There are an army of people out there with advanced Excel skills: accountants who write moderately complex software in VBA, dedicated VBA developers (OH in the City of London/Wall Street - at their peak VBA developers made up 10% of trading floor headcount 😂), anyone who has ever worked in management consulting.
I recently taught an older family member how to use PivotCharts: it took about 15 mins or so and then a bit of practice on their own. Imagine the equivalent of getting them to using the pivot function in SQL or learning to use a BI tool! They already had all the fundamentals of knowing how to use Excel and getting the data they needed in there, it was just one additional skill to add on top instead of learning a whole additional domain to then use that one new skill. Most people will take the shorter route.
You can also extend Excel with SQL, as I have done in the past, using it to template SQL queries and push the results into the start of a process. I’ve built a billing system that was used to invoice millions of euros=dollars to customers, using Excel, SQL and VBA.
Forgiving - As I mentioned above, Excel doesn’t have the problem with fan-outs, complicated or unclear error messages (Excel even has a step-by-step function trace to understand where something went wrong, which no SQL data warehouse has by my recollection). Yes, it may implicitly handle duplicates by taking the first value found, but often Excel users don’t mind this. They are willing to tolerate a certain level of uncleanliness in their data and Excel enables them in this regard.
Excel has not reduced in use at all because of the Modern Data Stack, and perhaps in some regards it shouldn’t. If it is the de facto way for people to quickly play with some data, maybe this is something we need to support as an industry and as engineers. Could we address some of the cons to make Excel 2.0 (philosophically)?
Count is interesting in this regard - it tries to provide some of the benefits of Excel, with a hybrid SQL/data table/chart canvas experience 😎. Let me be clear: Count isn’t trying to replace Excel, it’s trying to be a better space for analysts and their stakeholders to collaborate - almost like Miro/FigJam for data. It does try to increase clarity in lineage, as all transformations from the data sources are visible on the canvas. However, in order to really understand how they work, a stakeholder would need to be able to read SQL.
Equals sticks much more closely to Excel and provides the same interface, but with easy access to source data from a data warehouse. It also provides an easy interface to create a SQL query - even with joins between data sources - using a click and dropdown interface. This definitely makes it easier to access data and probably deals with the scalability issue, but I wonder if non-technical users would understand the implications of joins etc…

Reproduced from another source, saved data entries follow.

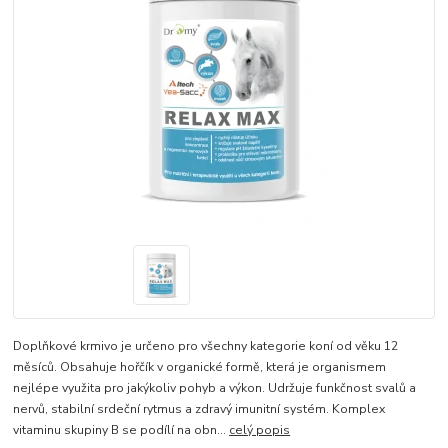
Doplňkové krmivo je určeno pro všechny kategorie koní od věku 12
měsíců. Obsahuje hořčík v organické formě, která je organismem
nejlépe využita pro jakýkoliv pohyb a výkon. Udržuje funkčnost svalů a
nervů, stabilní srdeční rytmus a zdravý imunitní systém. Komplex
vitaminu skupiny B se podílí na obn...
celý popis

These tools are impressive, as they make progress on some of the cons I mentioned above. However, as they both rely explicitly on data warehouses (instead of abstracting the data store like Excel does) I don’t think they are really that ‘Excel 2.0’ successor that we need. I will repeat: they probably don’t aim to be this, they are just interesting for context. Nevertheless, I believe the pieces of the puzzle are available today - I’ll put them together next time.
I’m an investor
You note the ~1M row limit in grid Excel. Do you think connecting to larger datasets through Power Query is too different from formulas and functions to count as “Excel”?